DIRECTION: Gather and copy out every line in the records below that contains the string "Example".

PROVIDED DATA:

start

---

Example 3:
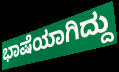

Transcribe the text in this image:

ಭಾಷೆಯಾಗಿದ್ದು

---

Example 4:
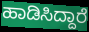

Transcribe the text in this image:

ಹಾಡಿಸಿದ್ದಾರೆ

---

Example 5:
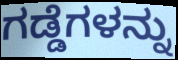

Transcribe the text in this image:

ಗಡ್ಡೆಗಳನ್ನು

end
start

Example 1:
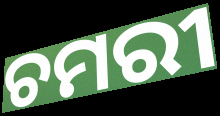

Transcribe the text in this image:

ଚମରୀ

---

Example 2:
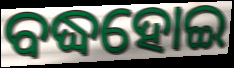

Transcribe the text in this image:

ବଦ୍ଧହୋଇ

end

ANSWER TO THIS PROBLEM:
Example 3:
Example 4:
Example 5:
Example 1:
Example 2:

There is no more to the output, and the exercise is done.